Normally, I would have asked, “who is it?” But I opened up expecting to see a child soliciting for his school. Rather miniaturized, a fully formed adult male smiled up at me. He wasn’t a dwarf as his proportion were as perfect as a man three times his size.
“Good day, sir,” he smiled bobbing his head in the way of an old fashioned gentleman. “May I interest you in my line of greeting cards?” He didn’t sound like a Munchkin from the Wizard of Oz, but resonated a deep voice. And yet it was wispy, carried on the wind as if on an echo coming from faraway.
“No, I’m sorry.” But before I could shut my door upon this weird salesman, he swung up his equally tiny leather briefcase and popped its little brass latches. The lid sprang open to reveal a stack no larger than a pack of playing cards. “I don’t need any, thank you.”
“But please just look at one of them, if you will?” he asked. “That way I can report to my superiors I attempted a sale.”
I indulged him and picked up the stack. They were not out of the ordinary, and yet they were since they looked like the old greeting cards you might find in an antiques mall. The covers were bland scenes of tiny red rosebuds or bluebirds carrying ribbons in their beaks all water-colored in faded, pastels. Even the card stock of was creamy texture no longer found even from Hallmark.
“There’s nothing here that interests me,” I told him.
“Just open one.” He persisted. I was getting testy and my stomach agreed; I had a pizza to order. Even so, I looked down expecting to read some generic sentiment printed in an embossed scripted. When I raised my head, the evening dusk surrounded me. The tiny man was gone and in his place was my neighbor from the across the breezeway.
“Are you okay?” she asked. Her look concerned.
“Ah, yes.” Though I didn’t think I was.
“I been calling and calling your name. You just stood there staring at that thing your hand. What is that?”
I held up the greeting card, but it was no longer a fold sheet of old paper. Now it was a thin sheet of cold metal with a surface as shiny as any mirror.
“Is that one of them new iPhones?” My neighbor laughed as she walked to her own door. “Man, they getting thinner and thinner. You need to quit looking so hard at them face books. A person could come up, knocked you in head, and robbed you blind. You take care, now.”
“Sure, thanks.” I shut my door to dark and looked back at the thing in my hand. How had the man switched it? I looked about my apartment expecting things to be gone. Nothing was and all my money and credit cards were still in my wallet.

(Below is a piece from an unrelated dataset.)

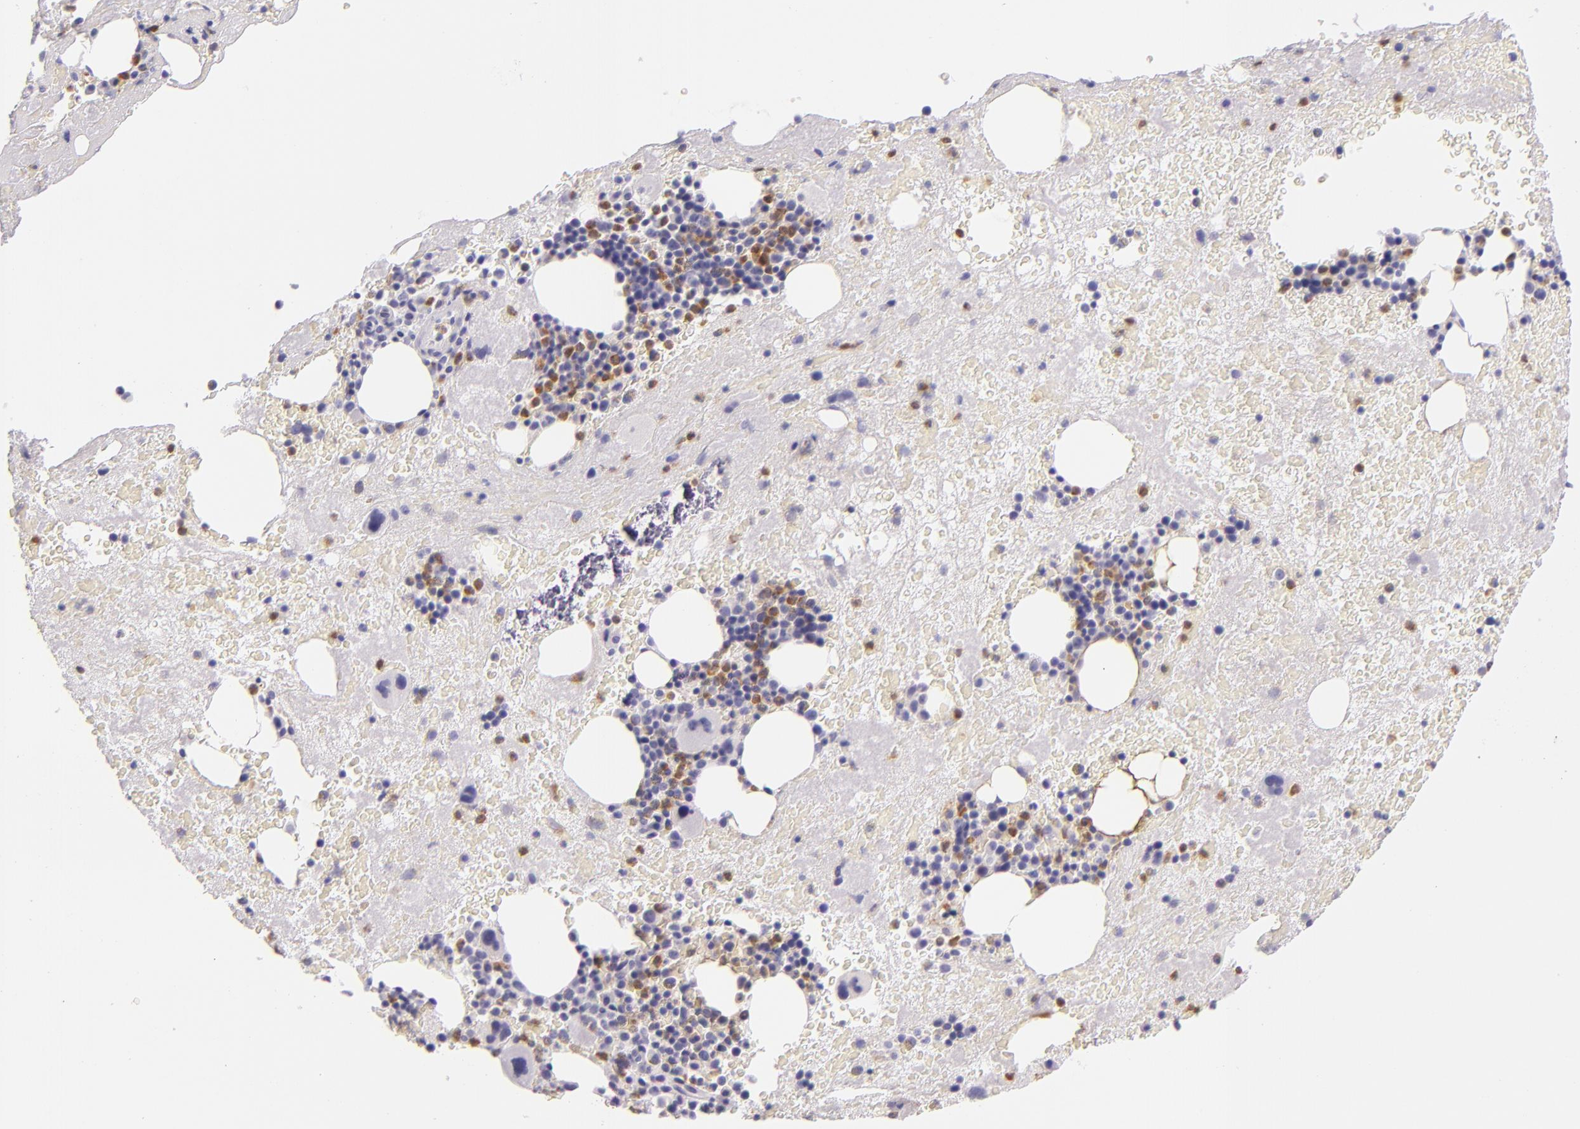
{"staining": {"intensity": "moderate", "quantity": "<25%", "location": "cytoplasmic/membranous"}, "tissue": "bone marrow", "cell_type": "Hematopoietic cells", "image_type": "normal", "snomed": [{"axis": "morphology", "description": "Normal tissue, NOS"}, {"axis": "topography", "description": "Bone marrow"}], "caption": "Bone marrow stained with immunohistochemistry shows moderate cytoplasmic/membranous positivity in about <25% of hematopoietic cells.", "gene": "CEACAM1", "patient": {"sex": "male", "age": 76}}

“What the fuck,” I said out loud.
The sheet of metal in my hand began vibrating and its surface lit up:
Greeting from Another World
Roses are red and bluebirds take wing,
What you hold in hand is a marvelous thing.
Next time you are weary, just give me a call.
And all of your worries, away they will fall.
And then my memory of the past few hours returned. The greeting card had transformed when I opened it up. In its place something I’d never seen in my life. I don’t think anybody could possibly have. Even now I can’t describe it only to say it was a portal to a whole new universe. And why had the miniature man given it to me? That I can’t say.
As I gazed into the magic greeting card, that universe return only now it was of a joyful plane of existence. Thoughts of pizza were gone, as I would never be hungry for anything but my greeting card.